◆ 作業内容
以下の記録をすべて書き直し、「Maintenance sheet field」を「Inspection log field」に差し替えてください。それ以外は一切変えず、画像は回答に含めないでください。
===== 記録の抜粋
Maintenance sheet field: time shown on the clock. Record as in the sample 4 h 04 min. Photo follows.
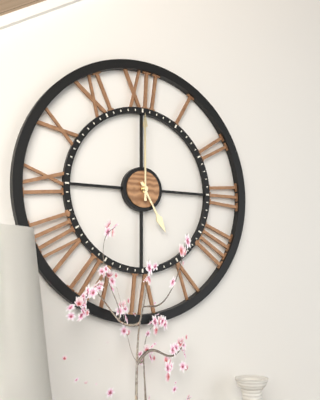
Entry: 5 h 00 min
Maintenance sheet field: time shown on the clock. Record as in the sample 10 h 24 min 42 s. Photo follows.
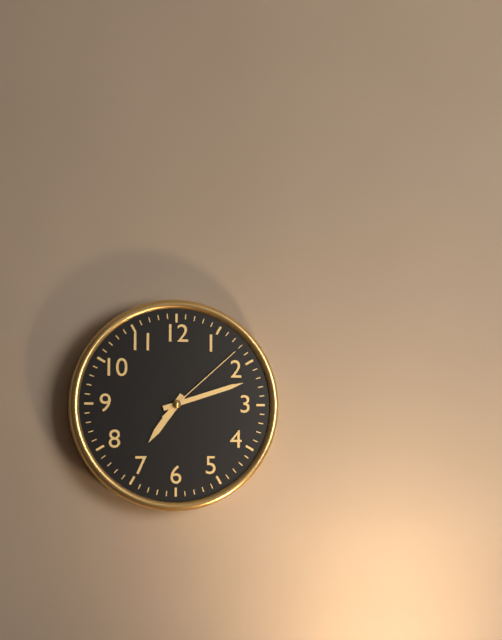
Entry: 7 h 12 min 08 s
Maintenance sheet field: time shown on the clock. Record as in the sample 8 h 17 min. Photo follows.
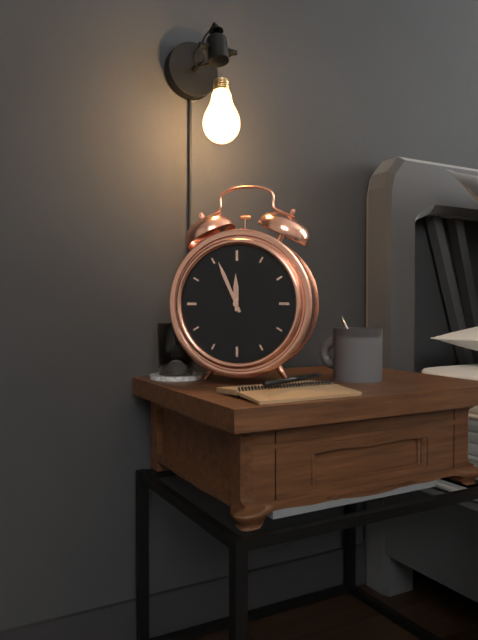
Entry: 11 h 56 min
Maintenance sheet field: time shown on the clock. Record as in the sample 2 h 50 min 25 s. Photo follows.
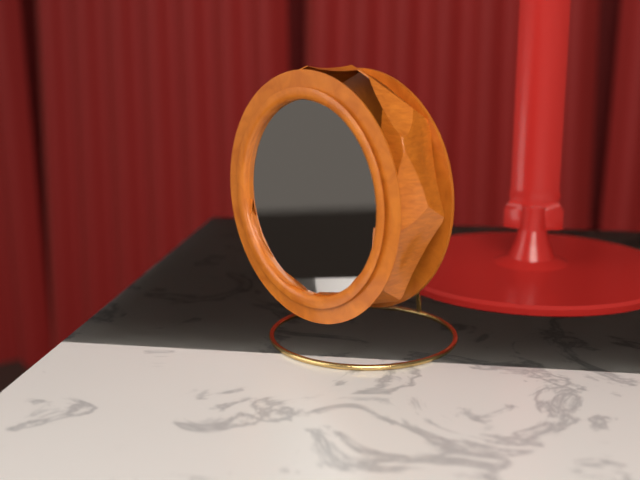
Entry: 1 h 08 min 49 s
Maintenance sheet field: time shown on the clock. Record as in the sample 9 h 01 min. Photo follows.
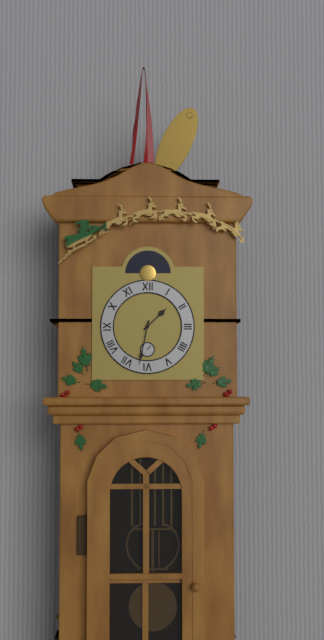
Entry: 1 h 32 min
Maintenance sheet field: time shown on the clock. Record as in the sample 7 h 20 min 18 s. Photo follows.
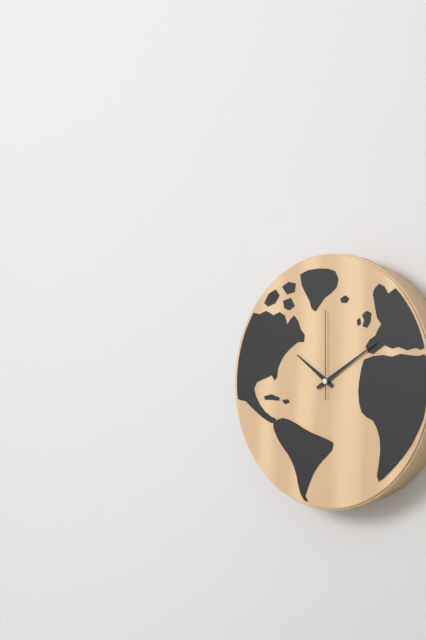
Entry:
==========
◆ 作業結果
Inspection log field: time shown on the clock. Record as in the sample 4 h 04 min. Photo follows.
Entry: 5 h 00 min
Inspection log field: time shown on the clock. Record as in the sample 10 h 24 min 42 s. Photo follows.
Entry: 7 h 12 min 08 s
Inspection log field: time shown on the clock. Record as in the sample 8 h 17 min. Photo follows.
Entry: 11 h 56 min
Inspection log field: time shown on the clock. Record as in the sample 2 h 50 min 25 s. Photo follows.
Entry: 1 h 08 min 49 s
Inspection log field: time shown on the clock. Record as in the sample 9 h 01 min. Photo follows.
Entry: 1 h 32 min
Inspection log field: time shown on the clock. Record as in the sample 7 h 20 min 18 s. Photo follows.
Entry:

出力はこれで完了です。